In a final chapter, Lucas suggests “How to Win the New Cold War”. The West, he begins, must face the political truth about Russia, not ritually join “a scramble to find yet more inducements for good behavior.” The US and the European Union must forge a common Russia strategy.
Lucas argues, as only Sen. John McCain and a few prominent US officials have, that Russia might be expelled from the G-8, which is supposed to include only democracies.
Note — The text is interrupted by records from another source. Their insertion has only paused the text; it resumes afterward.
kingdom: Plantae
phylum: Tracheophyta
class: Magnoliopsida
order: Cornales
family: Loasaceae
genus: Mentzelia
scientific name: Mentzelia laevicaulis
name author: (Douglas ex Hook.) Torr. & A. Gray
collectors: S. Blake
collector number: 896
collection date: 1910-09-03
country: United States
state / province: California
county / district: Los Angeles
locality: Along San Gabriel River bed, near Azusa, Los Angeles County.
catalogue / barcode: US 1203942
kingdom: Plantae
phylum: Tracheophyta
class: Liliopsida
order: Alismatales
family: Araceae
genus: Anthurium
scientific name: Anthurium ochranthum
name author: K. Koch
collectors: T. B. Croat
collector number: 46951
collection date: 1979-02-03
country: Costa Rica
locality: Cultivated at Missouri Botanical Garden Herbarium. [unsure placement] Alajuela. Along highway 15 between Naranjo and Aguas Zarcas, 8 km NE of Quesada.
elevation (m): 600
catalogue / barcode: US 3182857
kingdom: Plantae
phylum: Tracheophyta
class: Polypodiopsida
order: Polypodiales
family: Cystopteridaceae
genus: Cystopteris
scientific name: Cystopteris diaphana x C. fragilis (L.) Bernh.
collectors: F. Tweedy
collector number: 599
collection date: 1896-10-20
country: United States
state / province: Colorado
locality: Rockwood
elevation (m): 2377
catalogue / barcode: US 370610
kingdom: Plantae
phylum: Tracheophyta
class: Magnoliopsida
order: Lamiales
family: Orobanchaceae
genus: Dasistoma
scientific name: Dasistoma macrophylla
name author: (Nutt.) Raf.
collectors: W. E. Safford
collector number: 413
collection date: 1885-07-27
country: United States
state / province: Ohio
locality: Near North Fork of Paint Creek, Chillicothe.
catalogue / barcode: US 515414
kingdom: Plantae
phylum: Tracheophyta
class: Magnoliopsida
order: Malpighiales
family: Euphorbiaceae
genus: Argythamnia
Emphasizing economic levers the West enjoys, Lucas urges capital markets to examine whether Russia’s now state-run giant companies, such as Gazprom and Rosneft, meet market rules respecting property rights and the rule of law. (Lucas believes Gazprom and Rosneft would be “immediately disqualified.”) He thinks the UN Security Council should be marginalized as an organizer of world-crisis management, as it was when the Soviet Union’s presence delegitimized its authority in the eyes of Western states.


Perhaps most ironically, Lucas writes that the “single most important thing the West can do right now to protect both itself and its proteges” from Russian “neo-imperialism” is to offer a so-called Membership Action Plan to Georgia to enter NATO. Just this past week, NATO’s leaders, corroborating Lucas’ judgment of their fear of Russia, voted against that move, out of fear of irritating the great bear to the north.


Ironically again, the chief NATO leader who argued adamantly in Bucharest for a green light to Georgia and Ukraine was none other than George Bush. Could he be experiencing a reborn view of his Russian peer as the clock winds down on his presidency?


One would like to listen in today. Chances are some folks will be doing just that.